The impact of the raid is still felt inside the Swift plant. Melina Martinez says although the company got new owners last summer, Swift managers still struggle to replace the lost employees. That means more work for veteran employees like herself. She says there are still many illegal immigrants working at the plant. She says she's even heard that some of the deported workers have returned, although not to Swift.

"Some of them come back, and they don't work there because they're not allowed to work there," says Martinez. "But they finding another place to work."

Officials with Immigration and Customs Enforcement, ICE, say they continue to monitor the Swift plants. ICE conducted a second raid last summer, arresting 20 current or former Swift employees. Despite the raids, ICE's Tim Counts says he would not be surprised if illegal immigrants still work at Swift. He believes though it's more difficult for them to get hired by Swift managers.

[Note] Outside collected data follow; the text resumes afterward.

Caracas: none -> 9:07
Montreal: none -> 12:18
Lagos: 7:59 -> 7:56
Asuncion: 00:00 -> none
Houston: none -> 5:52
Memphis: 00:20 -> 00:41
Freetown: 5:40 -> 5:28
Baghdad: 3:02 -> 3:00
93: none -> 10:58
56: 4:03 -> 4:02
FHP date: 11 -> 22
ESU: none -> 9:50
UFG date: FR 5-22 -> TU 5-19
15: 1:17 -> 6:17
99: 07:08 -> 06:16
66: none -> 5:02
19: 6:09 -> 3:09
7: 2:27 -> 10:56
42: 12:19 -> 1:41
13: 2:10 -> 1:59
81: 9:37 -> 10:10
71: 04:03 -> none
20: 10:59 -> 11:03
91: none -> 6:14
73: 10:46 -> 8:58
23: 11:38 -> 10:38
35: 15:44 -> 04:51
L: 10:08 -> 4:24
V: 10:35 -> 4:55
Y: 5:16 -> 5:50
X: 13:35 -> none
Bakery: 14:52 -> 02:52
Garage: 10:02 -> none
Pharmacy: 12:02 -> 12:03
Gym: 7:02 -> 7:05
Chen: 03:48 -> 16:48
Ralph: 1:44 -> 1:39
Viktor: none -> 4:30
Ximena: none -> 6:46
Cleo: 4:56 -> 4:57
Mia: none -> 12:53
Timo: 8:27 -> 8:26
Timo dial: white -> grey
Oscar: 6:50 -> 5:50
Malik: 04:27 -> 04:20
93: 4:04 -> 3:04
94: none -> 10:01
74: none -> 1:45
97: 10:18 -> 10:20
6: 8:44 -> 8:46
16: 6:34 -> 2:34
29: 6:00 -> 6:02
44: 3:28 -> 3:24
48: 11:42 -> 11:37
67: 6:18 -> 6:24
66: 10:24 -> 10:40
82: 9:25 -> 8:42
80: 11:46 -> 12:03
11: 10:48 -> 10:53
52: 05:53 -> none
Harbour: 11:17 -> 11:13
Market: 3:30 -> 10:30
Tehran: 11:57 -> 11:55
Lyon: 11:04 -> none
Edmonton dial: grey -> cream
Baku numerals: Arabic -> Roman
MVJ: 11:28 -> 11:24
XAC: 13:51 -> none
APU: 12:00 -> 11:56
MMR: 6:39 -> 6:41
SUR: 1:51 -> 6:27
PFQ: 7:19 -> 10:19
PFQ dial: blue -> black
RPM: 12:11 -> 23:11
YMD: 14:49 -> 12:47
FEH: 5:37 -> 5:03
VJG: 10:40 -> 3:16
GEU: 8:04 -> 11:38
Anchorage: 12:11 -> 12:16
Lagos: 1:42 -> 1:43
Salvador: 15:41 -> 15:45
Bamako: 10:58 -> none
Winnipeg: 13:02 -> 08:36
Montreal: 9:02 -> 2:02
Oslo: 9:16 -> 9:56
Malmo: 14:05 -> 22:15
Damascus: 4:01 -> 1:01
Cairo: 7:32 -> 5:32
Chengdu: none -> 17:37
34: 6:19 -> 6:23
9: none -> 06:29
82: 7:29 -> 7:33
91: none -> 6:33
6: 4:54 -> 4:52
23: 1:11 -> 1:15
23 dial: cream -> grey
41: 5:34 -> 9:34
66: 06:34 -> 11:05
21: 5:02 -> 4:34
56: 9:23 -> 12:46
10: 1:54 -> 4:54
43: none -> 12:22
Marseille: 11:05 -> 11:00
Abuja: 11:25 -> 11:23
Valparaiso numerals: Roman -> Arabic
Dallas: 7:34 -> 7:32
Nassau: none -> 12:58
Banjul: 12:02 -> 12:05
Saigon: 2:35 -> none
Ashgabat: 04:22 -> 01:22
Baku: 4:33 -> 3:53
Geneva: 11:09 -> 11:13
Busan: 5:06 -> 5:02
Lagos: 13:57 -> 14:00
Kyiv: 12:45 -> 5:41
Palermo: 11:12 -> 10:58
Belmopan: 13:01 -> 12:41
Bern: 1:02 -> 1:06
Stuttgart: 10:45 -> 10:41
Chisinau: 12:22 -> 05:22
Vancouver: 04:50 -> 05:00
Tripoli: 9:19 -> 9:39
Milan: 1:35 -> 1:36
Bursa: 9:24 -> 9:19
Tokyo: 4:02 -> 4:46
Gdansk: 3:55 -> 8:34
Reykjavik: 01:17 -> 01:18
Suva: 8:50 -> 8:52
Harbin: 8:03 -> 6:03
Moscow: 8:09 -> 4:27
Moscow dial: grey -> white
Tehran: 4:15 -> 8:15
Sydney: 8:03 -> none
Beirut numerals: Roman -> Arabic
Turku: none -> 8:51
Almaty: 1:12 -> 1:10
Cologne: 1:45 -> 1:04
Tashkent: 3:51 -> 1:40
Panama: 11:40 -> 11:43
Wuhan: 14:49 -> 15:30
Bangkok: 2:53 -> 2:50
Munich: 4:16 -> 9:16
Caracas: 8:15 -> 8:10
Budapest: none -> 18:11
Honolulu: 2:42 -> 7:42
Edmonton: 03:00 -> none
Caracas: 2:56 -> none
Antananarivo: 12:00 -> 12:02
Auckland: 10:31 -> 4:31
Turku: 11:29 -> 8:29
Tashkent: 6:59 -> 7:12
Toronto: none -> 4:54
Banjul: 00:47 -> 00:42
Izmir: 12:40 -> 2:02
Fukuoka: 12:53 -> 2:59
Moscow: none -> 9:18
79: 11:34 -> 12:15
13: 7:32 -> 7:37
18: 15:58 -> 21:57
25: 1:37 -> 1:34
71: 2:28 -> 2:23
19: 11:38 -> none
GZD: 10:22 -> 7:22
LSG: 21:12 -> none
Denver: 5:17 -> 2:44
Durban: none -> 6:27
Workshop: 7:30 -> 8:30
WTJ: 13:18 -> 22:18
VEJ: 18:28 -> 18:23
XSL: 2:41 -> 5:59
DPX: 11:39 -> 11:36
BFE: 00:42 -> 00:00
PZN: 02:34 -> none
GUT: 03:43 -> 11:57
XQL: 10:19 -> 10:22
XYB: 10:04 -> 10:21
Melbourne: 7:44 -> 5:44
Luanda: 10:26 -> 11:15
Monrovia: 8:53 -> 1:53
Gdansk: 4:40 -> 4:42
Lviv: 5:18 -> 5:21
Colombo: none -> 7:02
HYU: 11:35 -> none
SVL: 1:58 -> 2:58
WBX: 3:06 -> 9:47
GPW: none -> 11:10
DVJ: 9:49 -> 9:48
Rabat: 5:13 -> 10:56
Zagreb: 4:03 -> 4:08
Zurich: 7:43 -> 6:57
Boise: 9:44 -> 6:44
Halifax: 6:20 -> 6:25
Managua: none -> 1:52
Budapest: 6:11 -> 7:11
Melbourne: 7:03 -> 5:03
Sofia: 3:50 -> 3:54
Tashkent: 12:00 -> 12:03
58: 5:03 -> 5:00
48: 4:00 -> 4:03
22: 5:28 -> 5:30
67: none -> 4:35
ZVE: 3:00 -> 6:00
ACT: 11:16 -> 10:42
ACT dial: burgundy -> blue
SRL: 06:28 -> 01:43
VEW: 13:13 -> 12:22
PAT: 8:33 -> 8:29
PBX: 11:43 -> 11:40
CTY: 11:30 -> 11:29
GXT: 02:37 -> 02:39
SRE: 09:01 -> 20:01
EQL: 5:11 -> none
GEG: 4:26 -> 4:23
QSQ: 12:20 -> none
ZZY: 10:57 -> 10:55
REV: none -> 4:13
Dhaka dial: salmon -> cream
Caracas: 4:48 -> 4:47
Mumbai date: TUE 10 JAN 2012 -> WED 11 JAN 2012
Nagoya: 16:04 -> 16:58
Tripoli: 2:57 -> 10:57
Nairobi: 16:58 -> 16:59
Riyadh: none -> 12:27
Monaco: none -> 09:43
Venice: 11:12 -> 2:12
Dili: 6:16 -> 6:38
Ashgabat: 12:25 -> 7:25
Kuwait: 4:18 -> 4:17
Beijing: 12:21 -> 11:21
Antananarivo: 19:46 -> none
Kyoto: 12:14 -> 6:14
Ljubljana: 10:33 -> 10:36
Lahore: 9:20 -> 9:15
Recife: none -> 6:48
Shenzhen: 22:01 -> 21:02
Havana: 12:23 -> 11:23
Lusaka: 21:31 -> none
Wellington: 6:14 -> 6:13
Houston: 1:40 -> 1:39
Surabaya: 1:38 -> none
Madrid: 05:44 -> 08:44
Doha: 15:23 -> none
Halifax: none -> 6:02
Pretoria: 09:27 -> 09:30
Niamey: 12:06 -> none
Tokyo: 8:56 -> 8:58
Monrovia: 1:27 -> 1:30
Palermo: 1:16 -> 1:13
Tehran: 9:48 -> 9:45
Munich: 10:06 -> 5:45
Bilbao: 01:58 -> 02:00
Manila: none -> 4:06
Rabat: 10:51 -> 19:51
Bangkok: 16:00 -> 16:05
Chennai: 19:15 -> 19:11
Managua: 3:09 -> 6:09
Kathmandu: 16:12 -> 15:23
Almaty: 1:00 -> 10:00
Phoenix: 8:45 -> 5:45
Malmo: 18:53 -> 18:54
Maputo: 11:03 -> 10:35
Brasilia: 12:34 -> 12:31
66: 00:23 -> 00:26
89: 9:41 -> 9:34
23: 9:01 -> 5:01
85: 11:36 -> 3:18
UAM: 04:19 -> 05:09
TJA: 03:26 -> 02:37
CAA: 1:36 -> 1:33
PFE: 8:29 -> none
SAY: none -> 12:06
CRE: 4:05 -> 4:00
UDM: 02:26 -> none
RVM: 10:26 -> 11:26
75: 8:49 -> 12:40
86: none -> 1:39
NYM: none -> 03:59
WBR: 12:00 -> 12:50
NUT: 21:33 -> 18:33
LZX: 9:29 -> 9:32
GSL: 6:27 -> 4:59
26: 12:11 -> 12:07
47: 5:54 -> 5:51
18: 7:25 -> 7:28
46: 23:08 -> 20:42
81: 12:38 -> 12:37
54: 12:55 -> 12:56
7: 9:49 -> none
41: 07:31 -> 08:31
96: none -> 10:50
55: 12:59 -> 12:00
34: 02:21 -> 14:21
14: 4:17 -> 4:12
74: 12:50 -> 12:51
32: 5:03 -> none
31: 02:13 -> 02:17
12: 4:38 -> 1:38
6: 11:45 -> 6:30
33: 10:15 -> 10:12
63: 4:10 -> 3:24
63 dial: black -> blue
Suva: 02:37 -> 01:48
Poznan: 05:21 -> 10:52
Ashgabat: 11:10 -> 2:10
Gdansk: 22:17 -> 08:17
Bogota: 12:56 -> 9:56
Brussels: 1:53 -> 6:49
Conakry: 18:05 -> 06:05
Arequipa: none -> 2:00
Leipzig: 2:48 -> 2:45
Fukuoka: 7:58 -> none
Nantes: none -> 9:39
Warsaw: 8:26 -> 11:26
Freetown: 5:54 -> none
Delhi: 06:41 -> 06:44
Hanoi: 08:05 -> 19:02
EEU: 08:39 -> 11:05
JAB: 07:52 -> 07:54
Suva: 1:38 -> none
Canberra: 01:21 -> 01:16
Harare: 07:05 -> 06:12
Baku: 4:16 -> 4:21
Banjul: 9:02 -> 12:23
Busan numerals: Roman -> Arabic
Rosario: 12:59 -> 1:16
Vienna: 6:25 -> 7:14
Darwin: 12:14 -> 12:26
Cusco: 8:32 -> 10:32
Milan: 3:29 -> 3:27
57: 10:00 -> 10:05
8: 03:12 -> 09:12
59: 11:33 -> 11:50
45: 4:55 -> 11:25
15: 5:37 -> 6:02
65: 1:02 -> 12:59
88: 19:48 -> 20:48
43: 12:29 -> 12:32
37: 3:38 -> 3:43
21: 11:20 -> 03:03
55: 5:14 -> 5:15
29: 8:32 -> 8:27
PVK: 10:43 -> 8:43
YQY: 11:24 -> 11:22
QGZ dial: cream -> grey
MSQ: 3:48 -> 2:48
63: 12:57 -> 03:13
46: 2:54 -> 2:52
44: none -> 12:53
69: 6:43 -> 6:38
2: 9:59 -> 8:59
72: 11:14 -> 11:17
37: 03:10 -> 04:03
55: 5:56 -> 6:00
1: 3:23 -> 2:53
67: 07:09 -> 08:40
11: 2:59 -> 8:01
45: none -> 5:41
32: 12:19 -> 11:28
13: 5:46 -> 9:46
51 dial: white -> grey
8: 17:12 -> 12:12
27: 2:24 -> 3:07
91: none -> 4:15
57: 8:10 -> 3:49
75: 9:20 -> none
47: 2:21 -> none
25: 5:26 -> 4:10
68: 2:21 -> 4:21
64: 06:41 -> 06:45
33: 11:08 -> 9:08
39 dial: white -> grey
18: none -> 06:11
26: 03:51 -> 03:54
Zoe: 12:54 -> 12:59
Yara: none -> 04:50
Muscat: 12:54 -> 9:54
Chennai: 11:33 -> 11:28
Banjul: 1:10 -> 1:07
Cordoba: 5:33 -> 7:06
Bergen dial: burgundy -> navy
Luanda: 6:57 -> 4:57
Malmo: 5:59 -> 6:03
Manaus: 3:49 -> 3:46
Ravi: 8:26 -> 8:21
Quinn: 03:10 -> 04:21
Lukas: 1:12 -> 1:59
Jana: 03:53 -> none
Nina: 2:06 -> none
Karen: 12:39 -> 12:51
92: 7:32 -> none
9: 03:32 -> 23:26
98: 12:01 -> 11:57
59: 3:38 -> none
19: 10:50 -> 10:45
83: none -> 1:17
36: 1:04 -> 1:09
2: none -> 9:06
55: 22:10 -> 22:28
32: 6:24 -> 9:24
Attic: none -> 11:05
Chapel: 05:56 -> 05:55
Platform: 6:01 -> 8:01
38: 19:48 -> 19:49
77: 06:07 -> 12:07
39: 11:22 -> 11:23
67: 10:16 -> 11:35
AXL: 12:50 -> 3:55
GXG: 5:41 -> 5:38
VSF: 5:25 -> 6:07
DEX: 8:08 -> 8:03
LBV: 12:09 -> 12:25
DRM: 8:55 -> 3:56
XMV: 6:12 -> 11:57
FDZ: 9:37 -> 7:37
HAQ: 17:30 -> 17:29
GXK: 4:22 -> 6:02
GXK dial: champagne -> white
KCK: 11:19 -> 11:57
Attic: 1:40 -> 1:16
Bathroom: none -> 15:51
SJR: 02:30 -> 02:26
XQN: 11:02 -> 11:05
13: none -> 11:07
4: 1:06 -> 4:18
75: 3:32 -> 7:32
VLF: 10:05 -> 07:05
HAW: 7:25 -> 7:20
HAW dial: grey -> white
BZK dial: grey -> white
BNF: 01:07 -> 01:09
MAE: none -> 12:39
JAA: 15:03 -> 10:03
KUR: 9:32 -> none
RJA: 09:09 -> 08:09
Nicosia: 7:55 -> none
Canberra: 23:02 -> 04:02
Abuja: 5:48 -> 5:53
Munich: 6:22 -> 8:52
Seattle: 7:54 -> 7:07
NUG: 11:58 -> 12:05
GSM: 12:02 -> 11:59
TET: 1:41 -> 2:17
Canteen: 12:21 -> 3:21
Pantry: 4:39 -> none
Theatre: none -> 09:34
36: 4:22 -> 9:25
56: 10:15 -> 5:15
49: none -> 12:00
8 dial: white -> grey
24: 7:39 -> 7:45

"We do know from reports that they have made themselves and also from our investigation that they have radically overhauled their hiring process," says Counts.

Melina Martinez
Melina Martinez says some of her friends were deported following the 2006 immigration raid.
MPR photo/Mark Steil

He will not say exactly what Swift has done, and the company refused an interview request.

Latinos in Worthington are not the only ones unhappy with the ICE raid and its aftermath. Ruthie Hendrycks heads a group called Minnesotans Seeking Immigration Reform. The group advocates strict enforcement of immigration laws. Hendrycks says there should be more raids like the Swift action.

"We were hopeful that this process would continue. Now in retrospect, I'm not so sure if it was more for show," says Hendrycks.

Hendrycks says companies hiring illegal immigrants should be prosecuted.

Many Latinos in Worthington take the opposite position. They say the Swift raids are symbolic of a broken immigration system. They say instead of solutions, the system only generates bad feelings, on all sides of the issue.